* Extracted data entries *
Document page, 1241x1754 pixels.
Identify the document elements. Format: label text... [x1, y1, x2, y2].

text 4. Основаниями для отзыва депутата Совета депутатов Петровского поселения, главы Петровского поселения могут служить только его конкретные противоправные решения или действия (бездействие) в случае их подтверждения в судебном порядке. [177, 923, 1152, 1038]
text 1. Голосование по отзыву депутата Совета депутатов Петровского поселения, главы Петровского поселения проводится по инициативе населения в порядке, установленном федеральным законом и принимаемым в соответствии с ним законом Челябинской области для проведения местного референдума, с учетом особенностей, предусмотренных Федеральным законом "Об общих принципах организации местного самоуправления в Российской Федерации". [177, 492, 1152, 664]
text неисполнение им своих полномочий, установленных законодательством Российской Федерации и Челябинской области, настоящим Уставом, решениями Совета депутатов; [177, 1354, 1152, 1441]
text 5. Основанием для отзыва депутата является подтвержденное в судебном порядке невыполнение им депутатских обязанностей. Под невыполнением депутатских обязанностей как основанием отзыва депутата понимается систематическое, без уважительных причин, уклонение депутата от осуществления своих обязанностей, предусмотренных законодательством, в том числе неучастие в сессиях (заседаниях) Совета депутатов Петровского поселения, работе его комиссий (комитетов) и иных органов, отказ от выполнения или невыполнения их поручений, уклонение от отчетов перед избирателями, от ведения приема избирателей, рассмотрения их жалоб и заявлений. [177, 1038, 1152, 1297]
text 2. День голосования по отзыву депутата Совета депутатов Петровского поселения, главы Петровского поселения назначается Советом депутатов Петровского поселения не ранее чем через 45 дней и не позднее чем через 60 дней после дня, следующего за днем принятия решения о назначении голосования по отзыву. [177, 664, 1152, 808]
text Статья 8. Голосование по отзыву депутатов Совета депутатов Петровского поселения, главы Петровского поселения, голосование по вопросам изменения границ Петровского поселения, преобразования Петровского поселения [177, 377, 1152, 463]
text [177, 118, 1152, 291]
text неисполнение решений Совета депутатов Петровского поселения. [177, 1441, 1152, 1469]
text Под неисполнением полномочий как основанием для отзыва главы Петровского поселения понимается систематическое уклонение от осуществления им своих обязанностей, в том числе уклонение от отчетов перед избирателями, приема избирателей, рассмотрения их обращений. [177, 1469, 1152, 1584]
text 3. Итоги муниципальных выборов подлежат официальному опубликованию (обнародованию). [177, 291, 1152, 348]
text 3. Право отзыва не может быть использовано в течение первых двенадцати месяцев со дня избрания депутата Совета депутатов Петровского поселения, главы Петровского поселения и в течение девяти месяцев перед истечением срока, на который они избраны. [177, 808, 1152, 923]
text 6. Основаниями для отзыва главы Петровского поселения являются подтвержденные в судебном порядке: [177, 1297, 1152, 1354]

* Task statement *
Track down every line in the entries that includes the string "Основаниями", and copy it.

* Completed task *
text 4. Основаниями для отзыва депутата Совета депутатов Петровского поселения, главы Петровского поселения могут служить только его конкретные противоправные решения или действия (бездействие) в случае их подтверждения в судебном порядке. [177, 923, 1152, 1038]
text 6. Основаниями для отзыва главы Петровского поселения являются подтвержденные в судебном порядке: [177, 1297, 1152, 1354]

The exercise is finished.